Enter the experiment.
Write wrong-handed. Think sideways. Speak in subjuntive.
About us:
We threw out our computers, boycotted our Right hands and went back to kindergarten. After spending some quality time with lined notebooks and mechanical pencils, we have returned to dominate the non-dominant hemisphere. Out of the crooked letters and sideways doodles, SubJUNCtivo was born.
The name comes from grammar’s weirdest mood: the subjunctive. It’s the one you use when reality isn’t enough — when you want to talk about what could be, what should be, what you desperately hope might be true. That’s our playground.
SubJUNCtivo is not polished, not corporate, not trying to be your therapist. We’re here for the left-handed scribblers, the language nerds, the dreamers who doodle in the margins, the people who know that a misplaced accent mark can change everything.
Right now, SubJUNCtivo lives in blogs, essays, and a growing archive of strange experiments. Soon, maybe, it will sprout workbooks, games, and gatherings. But we’re not rushing. Crooked lines take time.

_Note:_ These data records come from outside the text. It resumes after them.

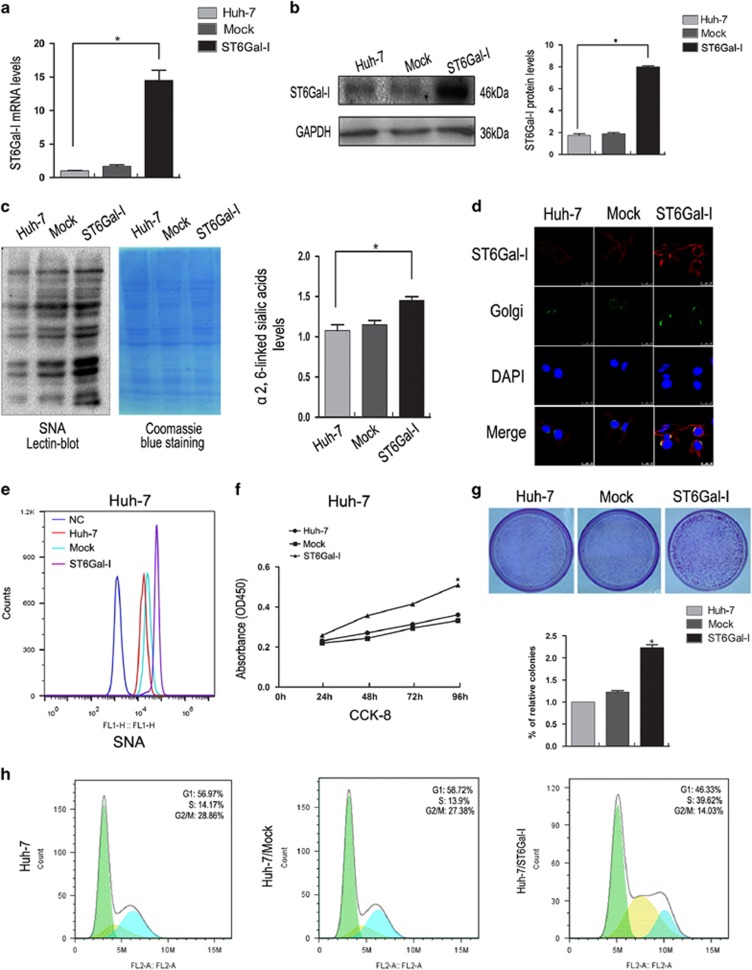
Overexpression of ST6Gal-I contributes to proliferation and metastasis in Huh-7 cells in vitro. (a, b, d) Analysis of ST6Gal-I expression in Huh-7 cell transfected with pcDNA3.1/ST6Gal-I by qPCR (a), western blotting (b) and immunofluorescence (d). (c, e) α2, 6-linked sialic acid expression levels determined by lectin blotting and flow cytometry. (f) ST6Gal-I overexpression enhances the viability of Huh-7 cells as indicated by CCK-8 assay. (g) Colony formation assay was used to evaluate the proliferation of Huh-7 cells after stimulating the expression of ST6Gal-I. (h) Cell cycle distribution analysis by FACS showed that the rate of S phase was higher in Huh-7/ST6Gal-I cells than in the control group. (i) Migration behaviors of Huh-7 cells with upregulated ST6Gal-I expression explored by a wound-healing assay. (j, k) Transwell assays showed that overexpression of ST6Gal-I increases the invasion and migration rates of Huh-7 cells. All quantitative data are shown as the mean±s.d. of three independent experiments. *P<0.05.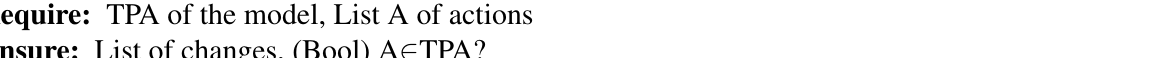
Algorithm 2 WIAA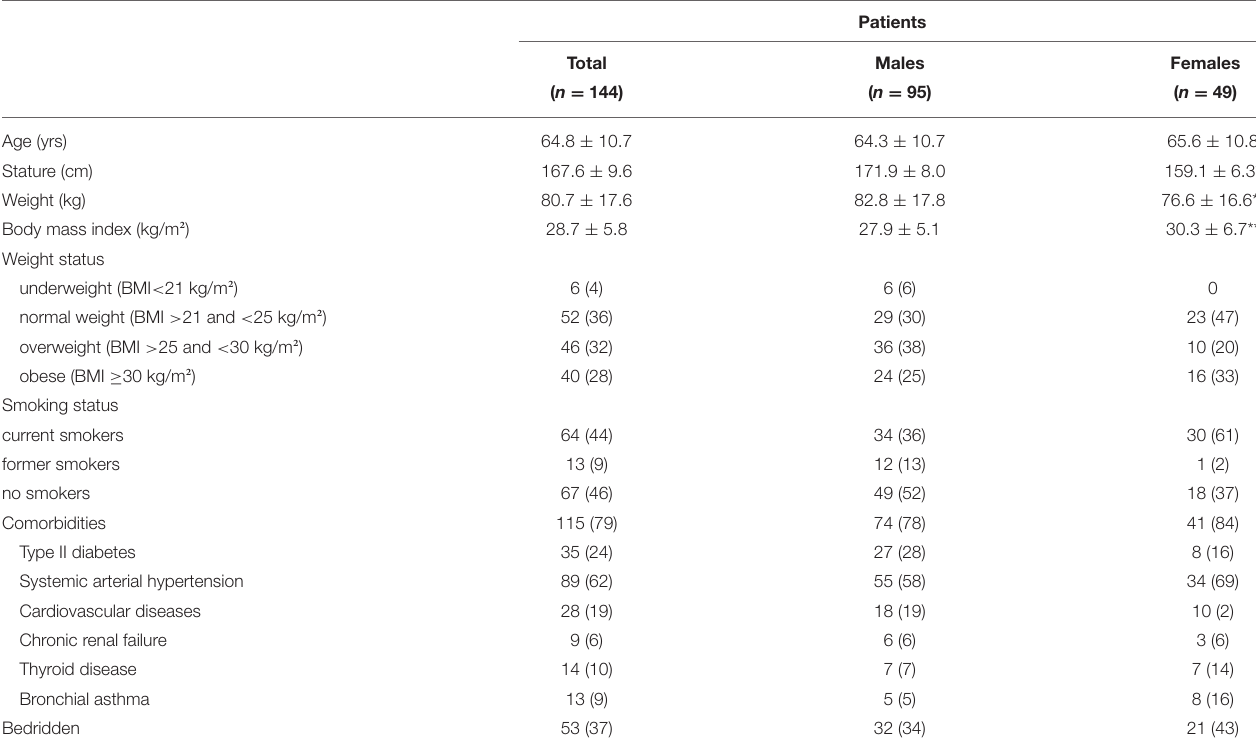
TABLE 1 | Demographic and clinical characteristics of the study population.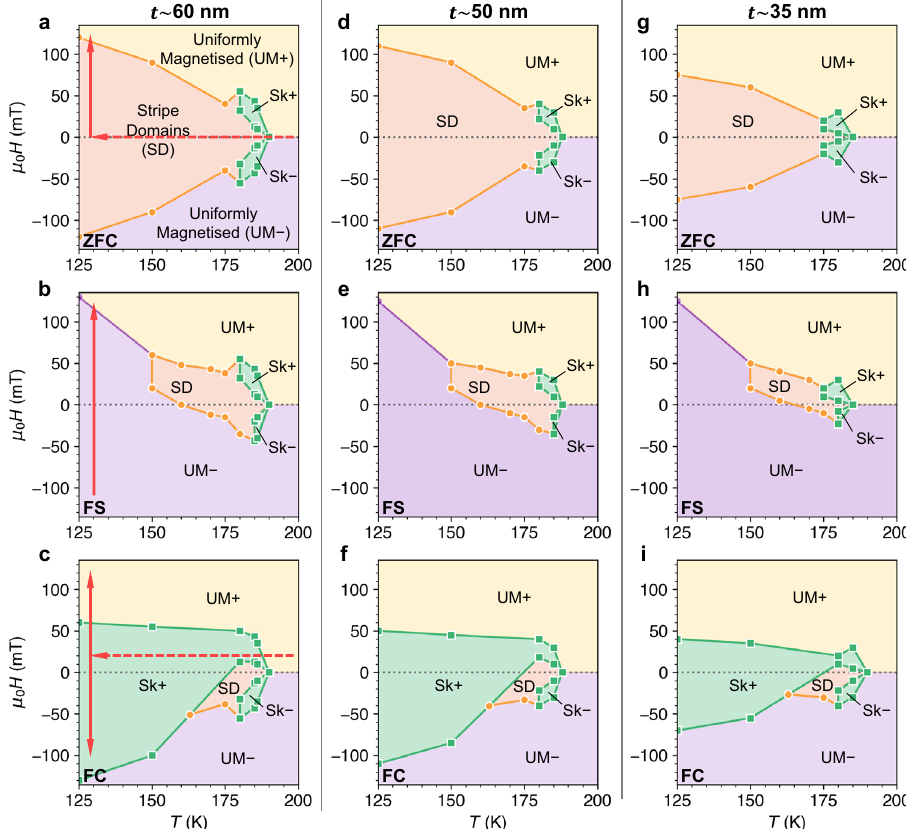
Fig. 2 History and thickness dependent magnetic phase diagrams. Magnetic phase diagrams determined by imaging the Fe 3 GeTe 2 (FGT) fl ake as a function of temperature and applied fi eld for three different thickness regions: 60 nm ( a – c ), 50 nm ( d – f ) and 35 nm ( g – i ). Phase diagrams were determined by following the zero fi eld cooling (ZFC) ( a , d , g ), fi eld sweep (FS) ( b , e , h ), or fi eld cooling (FC) at 15 mT ( c , f , i ) measurement procedures. The measurement paths are indicated by the red arrows in a – c . The existence of the stripe domain (SD, orange), skyrmion (Sk± , green) and uniformly magnetised (UM + , yellow, UM − , purple) states are indicated by the coloured regions. Measured boundary points are indicated by the markers (orange circles for SD, green squares for Sk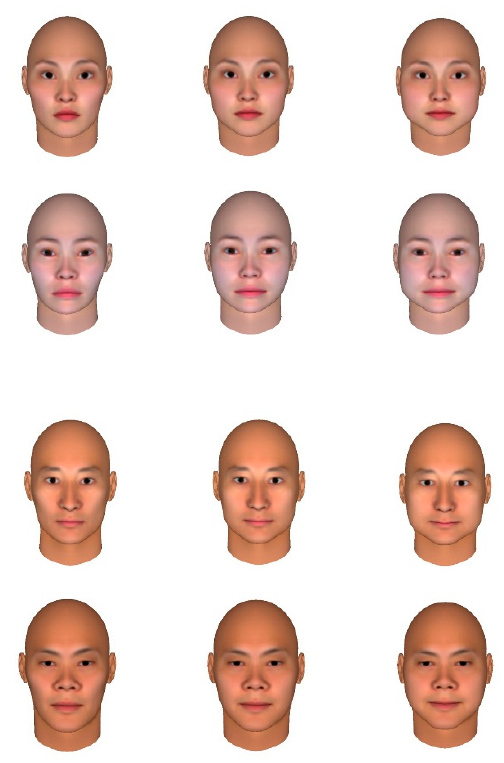
Figure 5. Examples of angular faces, neutral faces, and round faces are on the left, middle, and right, respectively.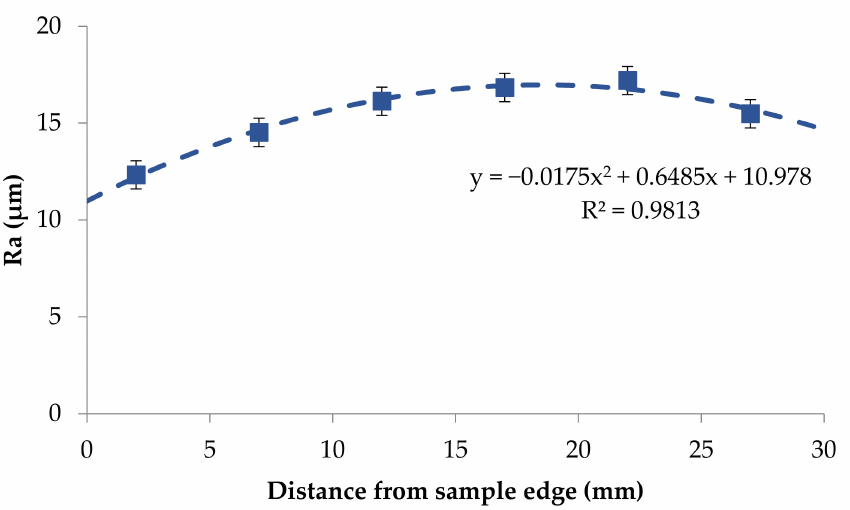
Figure 17. The relationship between the roughness average R a and the distance on the edge 2 on the briquette back surface—left to right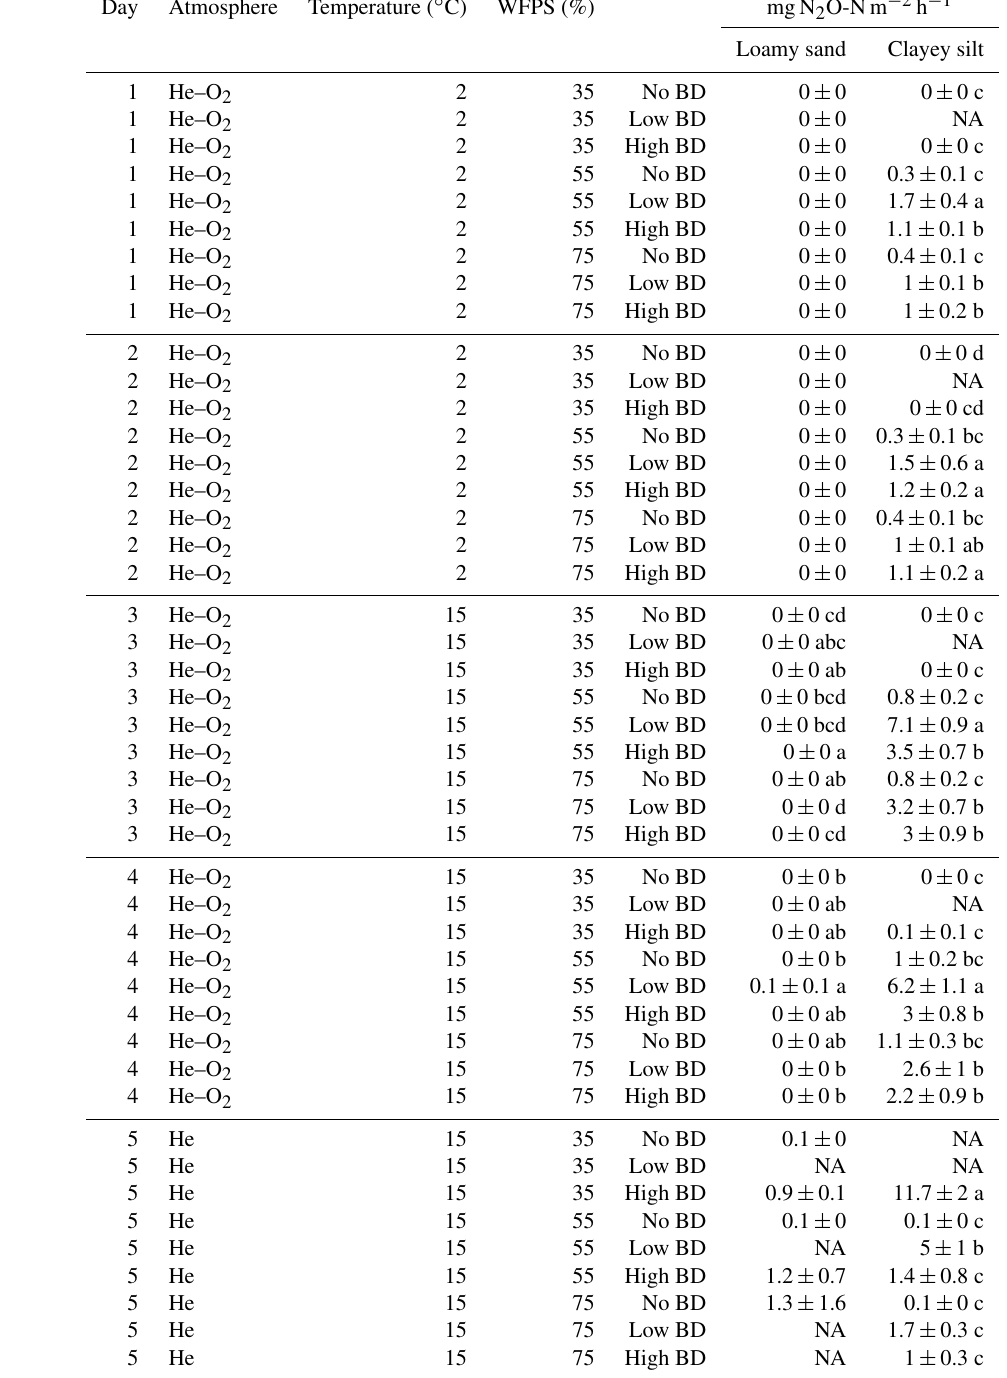
Table A2. Mean N 2 O-N fluxes with standard deviations in mgm − 2 h − 1 from the loamy sand and the clayey silt, treated with different water- filled pore spaces (WFPSs, %), amounts of digestate (0mL per sample ring: no BD, 17.6mL: low BD and 35.2mL: high BD) and different temperature regimes ( ◦ C) under aerobic (He–O 2 ) and anaerobic (He) atmospheres. The column “Day” denotes the consecutive measuring days of the respective incubation cycle. Different letters after fluxes indicate significant differences (Tukey’s HSD, p < 0.05) within each soil and measuring day. Zeros as last digits were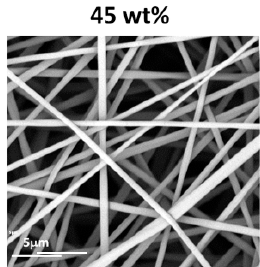
Figure 5. Morphology of P(iPrOx–nPrOx) 51k fibres obtained at a concentration of 45 wt % in water (flow rate of 1 mL / h).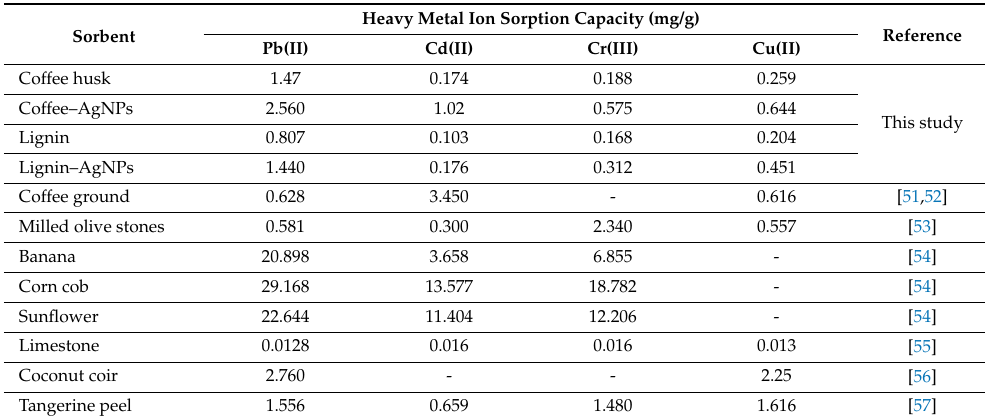
Table 1. Sorption capacity in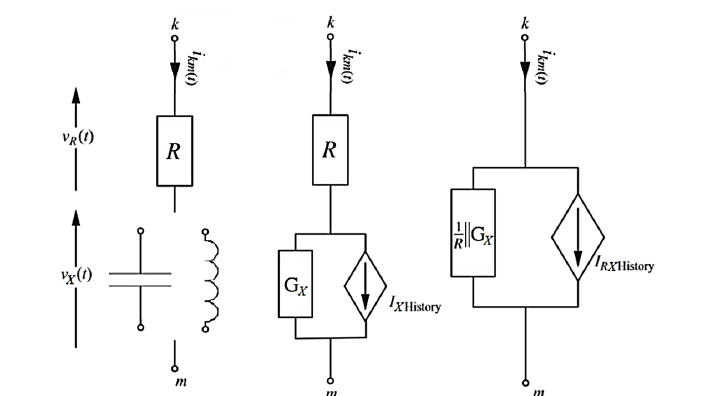
Figure 6. Series Resistor–Inductor (RI)/Resistor–Capacitor (RC) Branch Reduction.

We don’t offer easy answers. We offer “what ifs.” What if you wrote with the wrong hand? What if you asked questions in a new language? What if imperfection turned out to be the sharpest tool you have?
This is not self-help. It’s not grammar class. It’s not even a magazine (at least not only a magazine). It’s a living experiment in creativity, multilingual play, and brain-bending perspective shifts.
Welcome to SubJUNCtivo. Leave your right hand at the door.